Helal admits that extremists from many countries are operating in Afghanistan. "I cannot say that all of these activists have been killed. They have the means and facilities to implement their attacks in different parts of the country.
"We not only have the responsibility of securing the Afghan nation, but also have to look after the safety of all the people who come here. Everyone is tired of all these horrible incidents."
Some believe the bombings are the work of remnants of al-Qaeda. The suspicion was fuelled by the discovery of a flag hung from a school in Maidan, 30 km west of Kabul, carrying a disturbing message, signed by the Islamic Emirate of Afghanistan - the Taleban name for the country.
"People should begin Jihad (holy war) against the American forces, " it said. "They should shelter the mujahedin in their houses. Any person who tears or destroys this message will lose his life".
Kabul residents are understandably nervous. "After the latest explosions it's obvious that the authorities are not able to take care of security," said government worker Mohammad Homayoon Shahab.
Ghaffar runs a general store in the city after recently returning from Pakistan. "We came back to Kabul because we had thought that there would be security in our country, but in the recent days there have been too many explosions. We now wish we'd never come back."
Only last month, Akeen Zorlo, the commander in chief of the International Security Assistance Force, ISAF, advised the interior ministry to relax the curfew that Afghanis have lived under for 30 years. However, even more blasts followed his request.

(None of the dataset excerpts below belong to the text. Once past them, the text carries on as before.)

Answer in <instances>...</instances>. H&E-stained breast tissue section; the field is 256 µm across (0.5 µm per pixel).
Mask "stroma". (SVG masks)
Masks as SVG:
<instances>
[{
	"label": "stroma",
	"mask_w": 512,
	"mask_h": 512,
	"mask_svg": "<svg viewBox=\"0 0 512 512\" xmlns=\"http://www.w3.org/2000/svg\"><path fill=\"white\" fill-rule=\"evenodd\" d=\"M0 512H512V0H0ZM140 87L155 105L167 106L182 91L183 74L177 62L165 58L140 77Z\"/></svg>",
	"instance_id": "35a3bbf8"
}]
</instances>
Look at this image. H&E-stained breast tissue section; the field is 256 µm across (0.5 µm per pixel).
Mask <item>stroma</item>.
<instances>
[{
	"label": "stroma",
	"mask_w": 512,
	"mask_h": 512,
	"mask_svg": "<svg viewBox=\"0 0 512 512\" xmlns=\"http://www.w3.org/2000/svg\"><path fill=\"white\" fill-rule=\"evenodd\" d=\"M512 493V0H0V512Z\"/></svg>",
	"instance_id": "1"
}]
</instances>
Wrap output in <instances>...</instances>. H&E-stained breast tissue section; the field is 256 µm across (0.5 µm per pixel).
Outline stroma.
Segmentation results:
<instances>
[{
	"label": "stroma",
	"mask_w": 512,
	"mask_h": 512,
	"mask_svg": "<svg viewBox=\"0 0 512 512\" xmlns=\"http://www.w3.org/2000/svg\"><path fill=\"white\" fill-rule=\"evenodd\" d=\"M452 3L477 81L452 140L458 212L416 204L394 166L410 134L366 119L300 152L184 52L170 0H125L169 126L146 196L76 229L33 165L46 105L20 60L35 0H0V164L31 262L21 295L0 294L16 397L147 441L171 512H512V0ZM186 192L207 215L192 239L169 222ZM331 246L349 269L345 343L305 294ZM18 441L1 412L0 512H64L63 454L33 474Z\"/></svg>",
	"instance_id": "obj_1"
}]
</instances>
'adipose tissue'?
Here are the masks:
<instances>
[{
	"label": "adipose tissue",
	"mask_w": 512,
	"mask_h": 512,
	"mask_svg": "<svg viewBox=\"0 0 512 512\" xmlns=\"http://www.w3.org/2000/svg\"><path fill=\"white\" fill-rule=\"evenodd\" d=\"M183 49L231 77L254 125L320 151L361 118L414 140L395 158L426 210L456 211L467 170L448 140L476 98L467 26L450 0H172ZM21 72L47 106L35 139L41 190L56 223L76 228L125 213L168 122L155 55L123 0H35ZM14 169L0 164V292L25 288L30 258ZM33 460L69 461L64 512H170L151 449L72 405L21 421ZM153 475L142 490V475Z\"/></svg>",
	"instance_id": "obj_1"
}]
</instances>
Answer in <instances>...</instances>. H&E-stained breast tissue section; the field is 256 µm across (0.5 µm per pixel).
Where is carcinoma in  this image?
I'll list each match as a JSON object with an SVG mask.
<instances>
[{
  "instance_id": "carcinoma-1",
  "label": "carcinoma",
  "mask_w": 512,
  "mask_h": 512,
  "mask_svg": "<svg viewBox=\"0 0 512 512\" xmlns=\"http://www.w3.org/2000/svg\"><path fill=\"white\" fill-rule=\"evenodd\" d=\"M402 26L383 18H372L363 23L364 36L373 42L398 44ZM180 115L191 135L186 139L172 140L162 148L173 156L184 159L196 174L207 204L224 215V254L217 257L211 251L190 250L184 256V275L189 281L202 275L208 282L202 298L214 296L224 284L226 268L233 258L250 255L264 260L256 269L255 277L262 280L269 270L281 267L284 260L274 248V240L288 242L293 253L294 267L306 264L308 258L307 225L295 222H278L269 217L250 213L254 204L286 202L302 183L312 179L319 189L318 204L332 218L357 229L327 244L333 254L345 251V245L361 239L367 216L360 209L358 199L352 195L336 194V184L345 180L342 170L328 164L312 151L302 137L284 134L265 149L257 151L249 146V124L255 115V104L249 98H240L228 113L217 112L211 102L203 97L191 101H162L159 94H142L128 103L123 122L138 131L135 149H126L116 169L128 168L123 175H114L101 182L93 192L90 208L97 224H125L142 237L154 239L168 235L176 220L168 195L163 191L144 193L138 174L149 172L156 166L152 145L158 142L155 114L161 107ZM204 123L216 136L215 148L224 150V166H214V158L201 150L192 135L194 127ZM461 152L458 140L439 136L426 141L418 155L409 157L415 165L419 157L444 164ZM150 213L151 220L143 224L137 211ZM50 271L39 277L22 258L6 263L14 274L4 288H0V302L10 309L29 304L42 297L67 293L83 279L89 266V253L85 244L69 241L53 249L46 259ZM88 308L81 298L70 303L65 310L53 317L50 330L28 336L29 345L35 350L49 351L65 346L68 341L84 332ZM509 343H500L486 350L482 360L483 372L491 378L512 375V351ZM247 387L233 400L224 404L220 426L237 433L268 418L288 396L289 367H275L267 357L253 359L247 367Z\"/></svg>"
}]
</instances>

"I don't think that the curfew should be ended very quickly. Kabul is not the sort of city you can wander around at night," said Helal.
Col Richard Hunsicker, from the ISAF Kabul Multinational Brigade, told IWPR that the explosions have not led to a change in security policy for the city.
"However, on September 9 and 11, we are going to increase our patrols because we want to avoid any unpleasant incidents," he said.
Shoib Safi is a freelance reporter based in Kabul.